Were all her lies to Arin worth it, if she couldn’t see the truth? Kestrel had thought she’d known what was best for Arin. Perhaps her greatest lies were the ones she’d told to herself.
But then …
Kestrel paged again through the ledger.
What if the Senate leader had lied to the harbormaster? What if the harbormaster had lied to his book?
She found the latest entries. The Maris was docked in the harbor now. The ledger listed the number of its pier.
Kestrel left the book open on the desk exactly as it had been. She riffled through desk drawers until she found a purse filled with silver. She pocketed it, pulled out the drawer, and dumped it and its contents on the floor.
Did you hear that the harbormaster was attacked? she imagined city guards saying. A case of petty thievery.
Kestrel left the house and headed for the piers.
* * *
“You understand,” the bookkeeper said as she tucked the emerald away, “that you can’t make any bets after you look in my book. Not with me, not ever.” She sat more seriously now, all business, the four legs of the chair firmly on the floor. She pulled a slim book from her inner jacket pocket. “Got something in particular you’d like to see?”

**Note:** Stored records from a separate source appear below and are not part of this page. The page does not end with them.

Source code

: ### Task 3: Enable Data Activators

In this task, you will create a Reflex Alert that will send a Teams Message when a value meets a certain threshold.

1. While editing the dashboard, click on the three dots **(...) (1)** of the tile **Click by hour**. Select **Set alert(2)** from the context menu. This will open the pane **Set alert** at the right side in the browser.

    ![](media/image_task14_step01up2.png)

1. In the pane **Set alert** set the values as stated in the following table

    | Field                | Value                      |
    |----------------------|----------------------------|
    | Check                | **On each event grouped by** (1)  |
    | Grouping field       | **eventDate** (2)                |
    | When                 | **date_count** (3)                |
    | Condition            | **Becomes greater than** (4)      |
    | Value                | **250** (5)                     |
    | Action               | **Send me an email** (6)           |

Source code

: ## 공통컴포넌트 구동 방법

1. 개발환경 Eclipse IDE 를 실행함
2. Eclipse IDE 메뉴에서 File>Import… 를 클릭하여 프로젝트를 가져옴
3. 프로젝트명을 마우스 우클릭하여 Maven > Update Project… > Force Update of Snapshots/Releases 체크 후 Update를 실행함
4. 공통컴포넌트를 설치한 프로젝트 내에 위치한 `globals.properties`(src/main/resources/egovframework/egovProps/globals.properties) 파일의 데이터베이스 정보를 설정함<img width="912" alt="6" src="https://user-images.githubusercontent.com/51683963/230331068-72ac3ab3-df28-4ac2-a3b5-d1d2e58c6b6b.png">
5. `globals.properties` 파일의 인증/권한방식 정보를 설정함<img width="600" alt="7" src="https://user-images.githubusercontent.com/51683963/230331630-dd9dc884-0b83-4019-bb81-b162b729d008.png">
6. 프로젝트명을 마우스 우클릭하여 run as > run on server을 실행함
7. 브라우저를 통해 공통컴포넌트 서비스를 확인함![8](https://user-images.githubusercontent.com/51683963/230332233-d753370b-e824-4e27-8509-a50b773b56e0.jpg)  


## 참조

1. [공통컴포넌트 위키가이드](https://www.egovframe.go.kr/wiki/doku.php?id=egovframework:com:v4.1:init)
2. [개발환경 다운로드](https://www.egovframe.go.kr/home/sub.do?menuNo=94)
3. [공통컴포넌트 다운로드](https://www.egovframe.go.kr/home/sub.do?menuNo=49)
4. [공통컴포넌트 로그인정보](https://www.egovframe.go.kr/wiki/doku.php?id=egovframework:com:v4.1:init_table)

“Show me the entries about the wedding.”
The bookkeeper raised one brow, which made Arin wonder if she knew who he was. She found the list and held the book out to Arin, her thumb wedged in its open seam.
These bets concerned the wedding night. They went into great detail. The wagers showed a breadth of curiosity and imagination that made Arin wish he’d never looked.
“Not that,” he said. “That’s not what I meant. I want to see bets about the dress.”
Both of the bookkeeper’s
brows were arched now, this time in disdainful boredom. She turned a few pages and offered the book again.
Arin saw the Senate leader’s bet. It was in the middle of several entries that concerned the dress. Others had guessed the same color the Senate leader had wagered on—red—but no one else had bet on the number of buttons, the neckline, the length of the train, the style of the scabbard …
Arin examined the pages again. He’d been mistaken about something. He’d gone through the dress wagers too quickly before, racing to find the Senate leader’s name and to escape the memory of the first set of bets he’d seen. He saw now that the Senate leader wasn’t the only one to have gone into careful detail about the wedding dress. Another person had bet in the exact same way, and more recently.
Arin tapped the name. “Who’s that?”
The bookkeeper peered. “A palace engineer. She works on water. Aqueducts. Canals. That sort of thing.”
Arin closed the book and handed it back.
“That’s it?” she said.
“Yes.” He added, “If you want a tip, that bet’s the correct one.”
The bookkeeper drew up her boot so that it was planted on the seat of her chair as she sat, one leg dangling down, the other bent into the perfect position for her to prop an elbow on the knee, drop her chin onto her fist, and look up at Arin. “I think you’ve overpaid me. How about I give you something extra before you go?”
* * *
Sailors strolled the wharf. Kestrel hung back, chafing her arms for warmth. Waves slapped the sides of large merchant ships docked at piers that reached out into the black, glassy sea.
She kept her eyes on one ship in particular. She saw several sailors from the Maris clatter down its pier, ready for shore leave, but she let them go.
Then Kestrel spied the perfect target. He walked alone, cheeks ruddy from the cold and drink. His merry steps wavered a little. He was humming.
“Sailor,” she called as he passed, “care for a game of cards?”
He stopped. He came close, and Kestrel could see that he wasn’t drunk after all. His eyes were alert, his expression a mix of friendly and sly. The sailor reached into his coat pocket for a pipe, and the slow, deliberate way he packed it told Kestrel that he wouldn’t be an easy opponent.